C’est une pratique obscènement surréaliste à laquelle se sont livrés des individus à Kindia. Dans la nuit de mercredi 19 à jeudi 21 mai 2021 des personnes non encore identifiées ont détruit un champ de bananes et d’ananas d’un agri preneur. Ramadan Diangholo Diallo, c’est le nom de la victime est un employé d’une société qui sous-traite avec un opérateur de téléphonie mobile. A travers ce qu’il gagne dans son travail, le jeune diplômé de l’Université de Kindia a fait des économies pour se lancer dans l’agriculture en 2018.  Son projet a pris corps et vie et c’est avec enthousiasme que le jeune entrepreneur se rendait chaque jour dans son champ pour suivre sa réalisation.

Mais voilà qu’un beau matin, il reçoit un coup de finale lui annonçant la destruction de son champ. Le jeune Diangholo est aujourd’hui un homme abattu et désemparé qui s’est prêté aux questions de notre rédaction. On vous propose de lire l’entretien !

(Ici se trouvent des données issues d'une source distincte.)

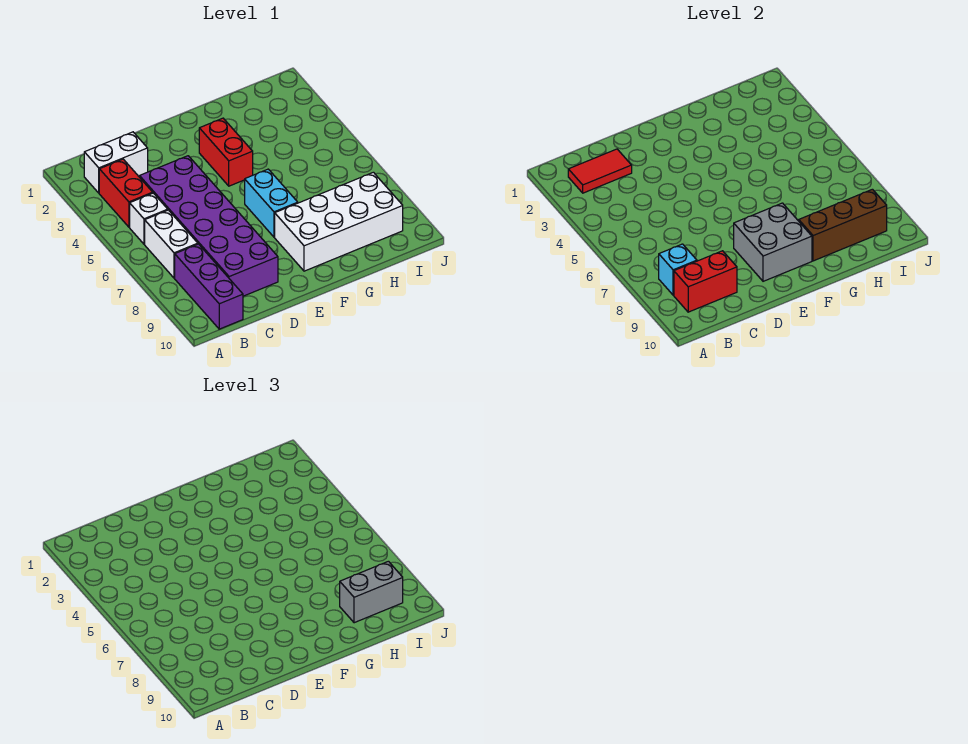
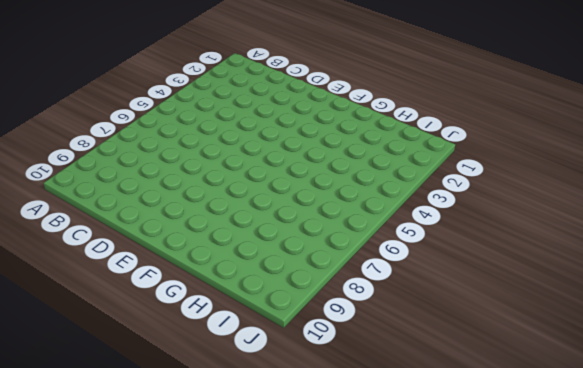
none -> white brick B2:C2 level 1
none -> red brick B3:B4 level 1
none -> white brick B5 level 1

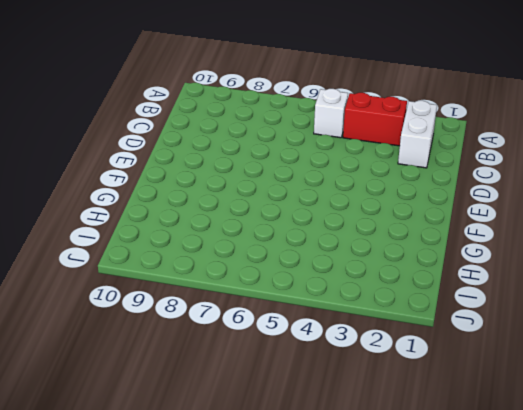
none -> white brick B6:B7 level 1
none -> purple brick B8:B10 level 1
none -> purple brick C4:D9 level 1

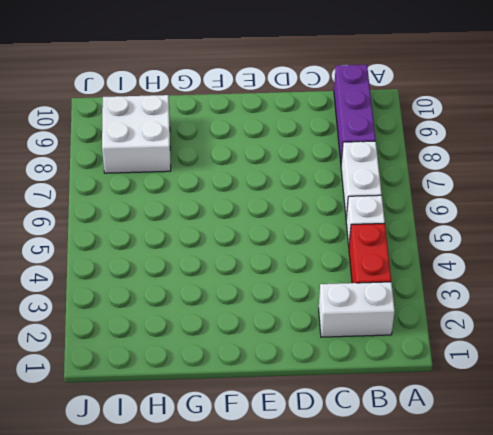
white brick H8:I9 level 1 -> white brick F8:I9 level 1
none -> purple brick C4:D9 level 1
none -> red brick F3:F4 level 1
none -> cyan brick F6:F7 level 1

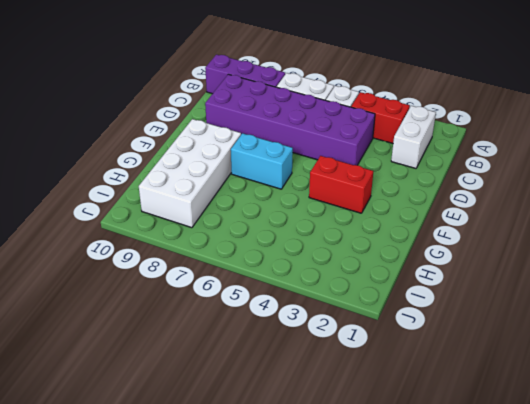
none -> red tile B2:C2 level 2
none -> cyan brick B8 level 2
none -> red brick B9:C9 level 2

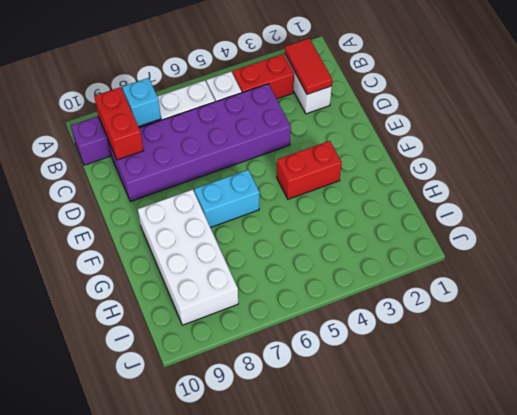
none -> grey brick E8:F9 level 2
none -> brown brick G9:I9 level 2
none -> grey brick H9:I9 level 3

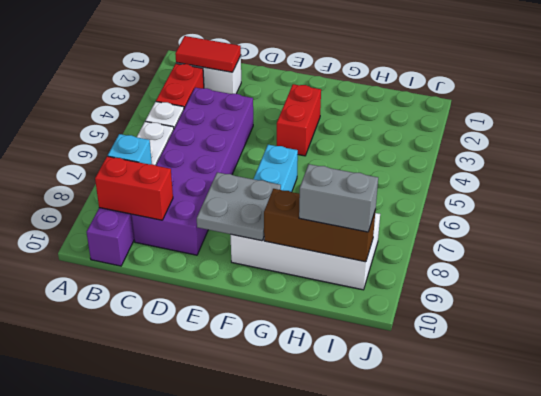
grey plate E8:F9 level 2 -> grey brick E8:F9 level 2

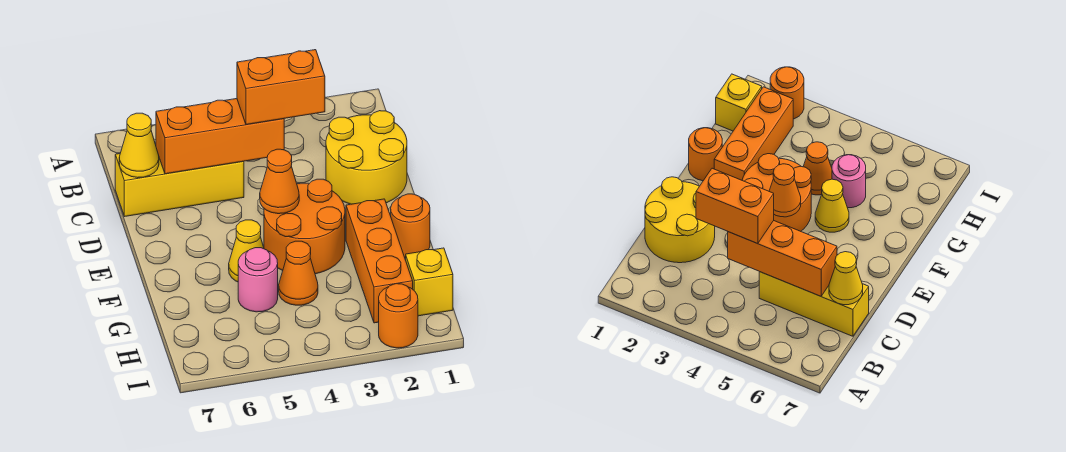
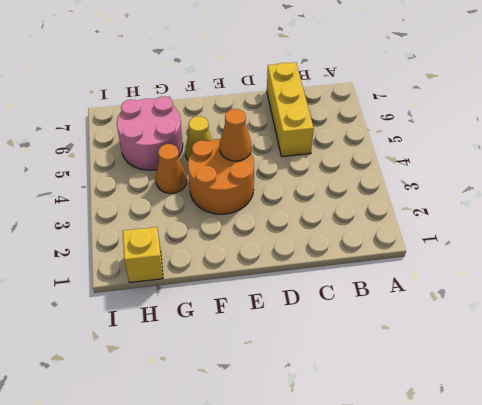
pink round brick G5:H6 level 1 -> pink round brick G5 level 1
none -> yellow round brick C1:D2 level 1
none -> orange round brick F1 level 1
none -> orange brick F2:H2 level 1

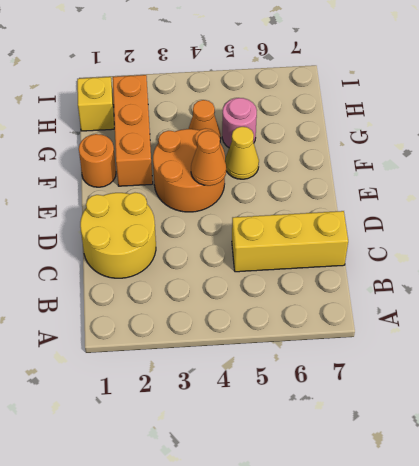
none -> orange round brick I2 level 1
none -> orange brick C4:C6 level 2
none -> yellow cone C7 level 2

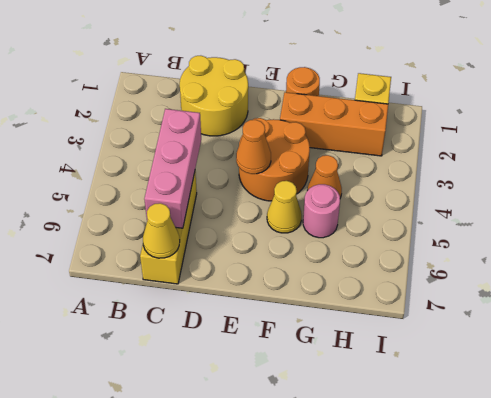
pink brick C4:C6 level 2 -> orange brick C4:C6 level 2
none -> orange round brick I2 level 1
none -> orange brick C3:C4 level 3

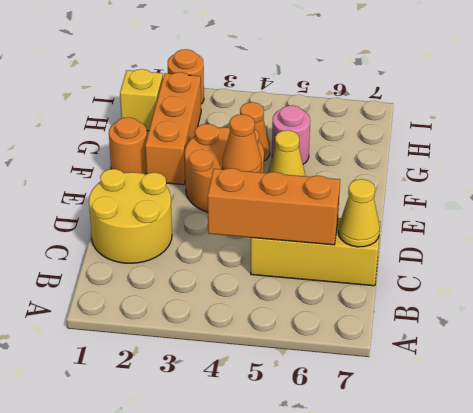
none -> orange brick C3:C4 level 3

L’annonce de la mauvaise nouvelle ! 

 « C’est avant-hier le jeudi, que mon ingénieur m’a appelé vers 6h30 comme ça je m’apprêtais pour aller au service m’annonçant que mon chant a été détruit par des inconnus. Je me suis rendu sur les lieux, j’ai constaté que c’est effectif. J’ai été traumatisé, j’ai perdu espoir en voyant tout un travail acharné durant des années mis à l’eau ». 

Les dégâts causés ! 

« J’ai perdu plus de 1000 pieds de bananes et une bonne partie des ananas déterrés. Pour des raisons de sécurité et tant d’autres, je me réserve de donner les chiffres exacts (évaluation en francs guinéens les pertes subies NDLR). Mais ce qui reste clair, il faudrait consulter un spécialiste en la matière pour évaluer le financement d’un champ de bananes et d’ananas, en un mot l’agriculture coûte du point de vue investissement moral et physiquement ».

Des emplois perdus !

« Ce que vous devez retenir, c’est que plus de quatre personnes, seulement des pères de familles travaillent dans mon champ. Ils dépendent tous de moi, c’est en fonction de leur travail qu’ils sont payés. Je suis un simple étudiant diplômé à l’Université de Kindia en 2018. Donc je me débrouille avec le peu que je gagne, les cent francs et les deux cents que j’essaie de mobiliser pour aider soi-même, aider le pays… J’ai perdu tout espoir, j’ai le dégoût ».

Des antécédents avec d’autres personnes ? 

« Franchement il n’y a jamais eu d’altercation entre quelqu’un et moi. Ça fait des années que je suis à Kindia. Les gens qui ont détruit mon champ l’ont fait par méchancetés, par haine. Ce que j’ai planté, ça n’a même pas fait des fruits d’abord. Quand nous prenons l’ananas, ça fait juste neuf mois depuis que j’ai planté cela ».

Une plainte contre X ?

« Dès le lendemain, on a entamé des démarches mais ce que vous devez retenir c’est que beaucoup d’autres personnes ont été victimes dont les champs ont été détruits. Rien n’a été fait ! Des plaintes ont été portées ! Pour certains cas, les auteurs sont connus, ils vivent avec nous, on danse, on saute avec eux mais rien n’est fait ».

La responsabilité de l’Etat interpellée !

« Il est important d’interpeller l’Etat, de faire en sorte qu’il protège les personnes et leurs biens. C’est nous (investisseurs locaux) qui mettons nos moyens. S’il  ne nous assiste pas, ce n’est pas mal. D’ailleurs nous ne demandons pas de l’aide. Avec notre volonté, nous savons que nous y arriverons mais il faudrait que l’Etat fasse le minimum quand même pour protéger le peu que nous avons. Qu’il ne voit pas toutes ces destructions et qu’il reste indifférent».